Data supplied:
- - - -

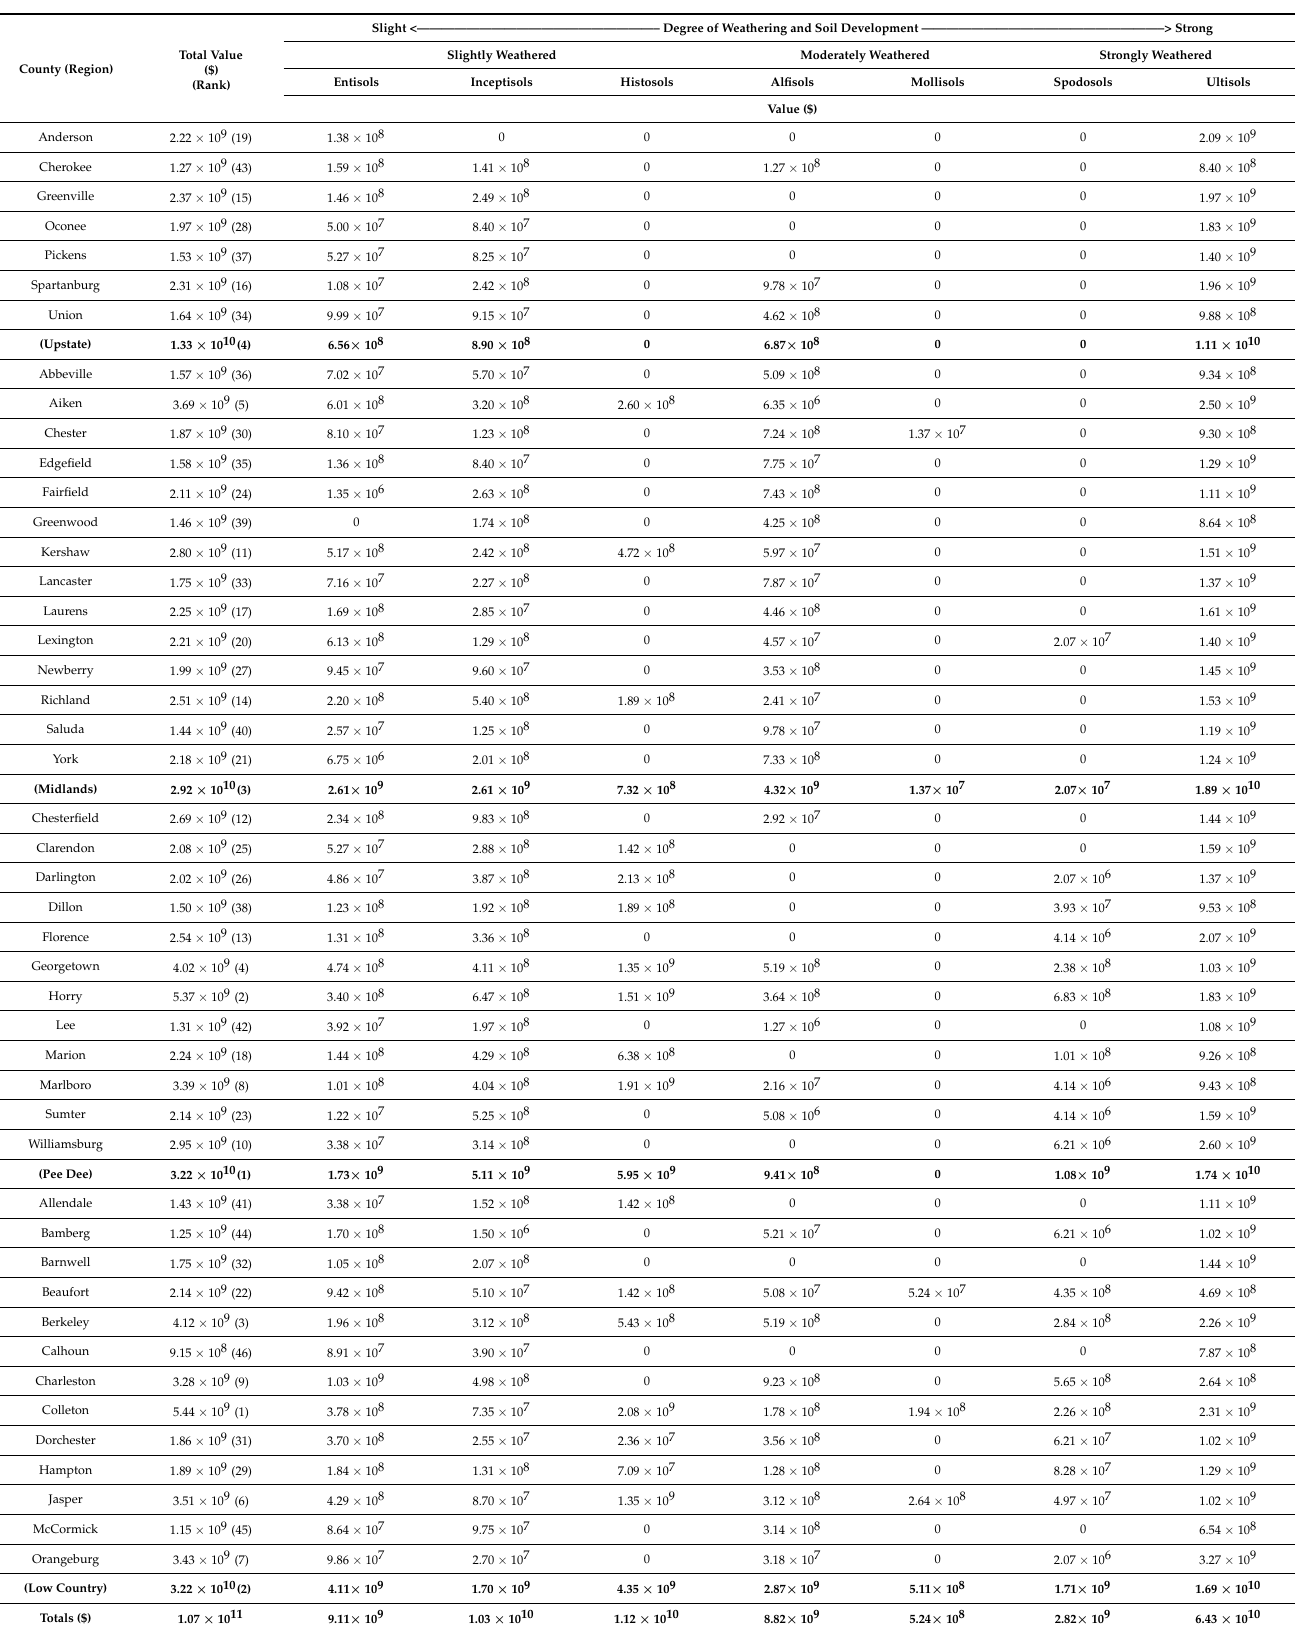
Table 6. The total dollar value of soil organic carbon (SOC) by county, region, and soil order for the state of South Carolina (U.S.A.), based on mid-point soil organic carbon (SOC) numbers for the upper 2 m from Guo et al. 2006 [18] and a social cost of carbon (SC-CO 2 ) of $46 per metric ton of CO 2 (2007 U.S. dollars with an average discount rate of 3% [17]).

- - - -

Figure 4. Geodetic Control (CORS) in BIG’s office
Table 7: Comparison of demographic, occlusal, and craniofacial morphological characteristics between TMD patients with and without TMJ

- - - -

Required action: Count up the lines of the listing in which the word "with" occurs, then state that number by itself.

Solution below: 2